But there were other maps, printed for the wealthy. That means that multiple copies were made, and so more survive. You still paid a lot of money for them, but if enough subscribers could be found, a profit was made by the publisher.
I recently came across a series of maps from 1675, printed by John Ogilby, who describes himself as “His Majesties Cosmographer”. The sheets relating to Cheshire have been digitized and put online by Cheshire Archives. The sheets are organized as a set of strips, allowing a traveller to find their way from one major town to another. The place names are shown, though often the spellings are much changed from modern versions, along with landmarks such as bridges, churches and large houses. Compass roses are periodically included to help travellers orient themselves.
One sheet covers part of the route from London to Carlisle. The ends of the journey are covered in other sheets; the online sheet covers Darlaston in Staffordshire to Garstang in Lancashire – my part of the country.

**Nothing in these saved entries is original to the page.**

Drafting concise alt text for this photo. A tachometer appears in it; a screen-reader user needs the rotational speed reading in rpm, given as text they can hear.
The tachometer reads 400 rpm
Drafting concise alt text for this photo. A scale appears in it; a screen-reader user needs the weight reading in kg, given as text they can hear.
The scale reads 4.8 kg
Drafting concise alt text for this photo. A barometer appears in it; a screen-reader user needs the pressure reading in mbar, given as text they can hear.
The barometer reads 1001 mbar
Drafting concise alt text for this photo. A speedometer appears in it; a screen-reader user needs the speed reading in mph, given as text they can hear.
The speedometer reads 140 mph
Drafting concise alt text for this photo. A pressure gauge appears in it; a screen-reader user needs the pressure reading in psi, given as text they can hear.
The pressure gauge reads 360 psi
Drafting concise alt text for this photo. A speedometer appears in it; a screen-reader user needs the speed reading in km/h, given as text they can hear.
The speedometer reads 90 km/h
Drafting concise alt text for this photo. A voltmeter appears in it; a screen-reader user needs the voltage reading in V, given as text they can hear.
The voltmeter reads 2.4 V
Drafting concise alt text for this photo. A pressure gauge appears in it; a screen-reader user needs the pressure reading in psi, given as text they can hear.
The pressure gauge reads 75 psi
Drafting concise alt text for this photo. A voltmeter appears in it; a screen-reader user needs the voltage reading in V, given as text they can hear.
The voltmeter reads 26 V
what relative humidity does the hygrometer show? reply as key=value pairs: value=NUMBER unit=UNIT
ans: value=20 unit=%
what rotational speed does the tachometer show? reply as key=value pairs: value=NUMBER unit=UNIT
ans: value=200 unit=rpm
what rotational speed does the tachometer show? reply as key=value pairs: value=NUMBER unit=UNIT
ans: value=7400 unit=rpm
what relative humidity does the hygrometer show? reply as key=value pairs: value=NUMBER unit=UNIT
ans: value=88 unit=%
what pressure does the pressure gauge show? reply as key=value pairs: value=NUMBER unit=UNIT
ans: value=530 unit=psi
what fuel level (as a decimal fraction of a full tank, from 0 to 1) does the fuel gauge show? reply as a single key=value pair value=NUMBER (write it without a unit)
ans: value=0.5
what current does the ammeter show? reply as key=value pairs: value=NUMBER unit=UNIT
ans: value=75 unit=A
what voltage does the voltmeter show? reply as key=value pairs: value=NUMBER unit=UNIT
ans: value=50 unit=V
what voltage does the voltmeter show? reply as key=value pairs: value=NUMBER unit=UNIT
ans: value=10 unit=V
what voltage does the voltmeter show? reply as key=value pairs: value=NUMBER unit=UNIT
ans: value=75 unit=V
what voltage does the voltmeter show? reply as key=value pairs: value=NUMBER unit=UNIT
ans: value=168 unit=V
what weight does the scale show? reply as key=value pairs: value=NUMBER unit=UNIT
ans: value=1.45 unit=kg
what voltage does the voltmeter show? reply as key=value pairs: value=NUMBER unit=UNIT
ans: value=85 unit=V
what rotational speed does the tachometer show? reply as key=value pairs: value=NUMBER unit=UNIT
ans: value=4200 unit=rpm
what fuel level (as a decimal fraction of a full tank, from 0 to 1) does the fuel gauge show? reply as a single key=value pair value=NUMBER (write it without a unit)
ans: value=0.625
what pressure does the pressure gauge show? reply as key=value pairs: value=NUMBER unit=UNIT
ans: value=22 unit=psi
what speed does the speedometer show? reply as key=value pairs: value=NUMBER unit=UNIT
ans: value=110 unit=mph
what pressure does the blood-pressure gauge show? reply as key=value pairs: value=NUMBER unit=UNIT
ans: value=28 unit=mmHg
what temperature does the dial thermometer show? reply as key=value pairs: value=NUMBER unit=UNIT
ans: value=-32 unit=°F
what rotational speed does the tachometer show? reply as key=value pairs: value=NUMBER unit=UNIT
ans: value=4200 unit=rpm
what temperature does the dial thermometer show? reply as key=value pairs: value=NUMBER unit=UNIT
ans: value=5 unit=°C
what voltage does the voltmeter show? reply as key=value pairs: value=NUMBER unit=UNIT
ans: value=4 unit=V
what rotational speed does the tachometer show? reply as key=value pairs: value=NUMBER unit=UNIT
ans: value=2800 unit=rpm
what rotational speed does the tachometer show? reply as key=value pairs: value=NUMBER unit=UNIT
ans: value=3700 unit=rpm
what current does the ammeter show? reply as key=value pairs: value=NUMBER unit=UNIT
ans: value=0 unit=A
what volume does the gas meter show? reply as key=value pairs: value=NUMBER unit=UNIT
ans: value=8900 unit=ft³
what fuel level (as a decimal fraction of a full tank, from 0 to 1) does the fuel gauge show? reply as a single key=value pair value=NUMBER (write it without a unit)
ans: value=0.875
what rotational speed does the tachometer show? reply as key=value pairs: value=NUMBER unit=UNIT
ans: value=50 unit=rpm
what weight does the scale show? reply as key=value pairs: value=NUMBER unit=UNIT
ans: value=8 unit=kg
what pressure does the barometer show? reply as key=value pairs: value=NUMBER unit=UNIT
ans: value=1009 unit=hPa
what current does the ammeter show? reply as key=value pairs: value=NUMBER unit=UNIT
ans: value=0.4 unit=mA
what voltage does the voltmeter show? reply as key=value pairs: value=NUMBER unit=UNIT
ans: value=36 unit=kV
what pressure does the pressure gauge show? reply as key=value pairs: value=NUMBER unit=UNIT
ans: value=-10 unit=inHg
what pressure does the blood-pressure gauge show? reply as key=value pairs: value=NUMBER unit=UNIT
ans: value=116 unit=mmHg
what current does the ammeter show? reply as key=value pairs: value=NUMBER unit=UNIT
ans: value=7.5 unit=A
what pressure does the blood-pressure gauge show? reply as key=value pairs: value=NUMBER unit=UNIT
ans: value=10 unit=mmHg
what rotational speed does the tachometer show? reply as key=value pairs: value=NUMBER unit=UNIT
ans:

Around my part of Lancashire, heading north up what is now the A49, the lettering goes:
Standish (Standish); Cungreve Hall (Langtree Hall); Coppen More (Coppull Moor); Whittle Bridg (Whittle Bridge); to Charley (Chorley); Whittle (Welch Whittle); Charnock Richard (Charnock Richard); Charnock More (now lost to farming); Assabing Brow (Sibbering Brow); to Eckelston (Eccleston); to Charley (Chorley); Pincock bridge (Pincock bridge); Yarrow flu: (River Yarrow); Pincock brow (Pincock Brow); Exton (Euxton – and no, it doesn’t rhyme with Euston)..
That’s pretty close to modern usage for something written down by a stranger over three centuries ago. When you consider that he would be decoding the speech of people with broad Lancashire accents, his spelling is astounding.
So I examined Ogilby’s engraving of the road I know well. 340 years after the map was published, a surprising amount of the route can still be followed by car. The format of a series of strips means that the road is straightened somewhat, but the same bends are shown. It seems that the later turnpike trusts commonly ‘improved’ existing roads rather than building new ones.
The sections going through towns are even more accurate, though often are now pedestrianised.
Here is Preston:
Ogilby’s map clearly shows the road coming up the hill from the Ribble bridge (on the previous strip), taking a left into the main street (Fishergate), then turning right up Friargate. If you are prepared to leave your car behind, you can follow the same route today.
And here’s the centre of Warrington, compared with a recent map:
Note that the route through the town centre still has the same slight detour to the west. Apparently, the route was drawn by somebody who had travelled the route and had actually taken notice of things which many would overlook. John Ogilby seems to have been an outstanding cartographer, or should that be cosmographer?
My conclusion is that should you choose to walk the country using a map from 1675, you would get tired, but you would be unlikely to get lost!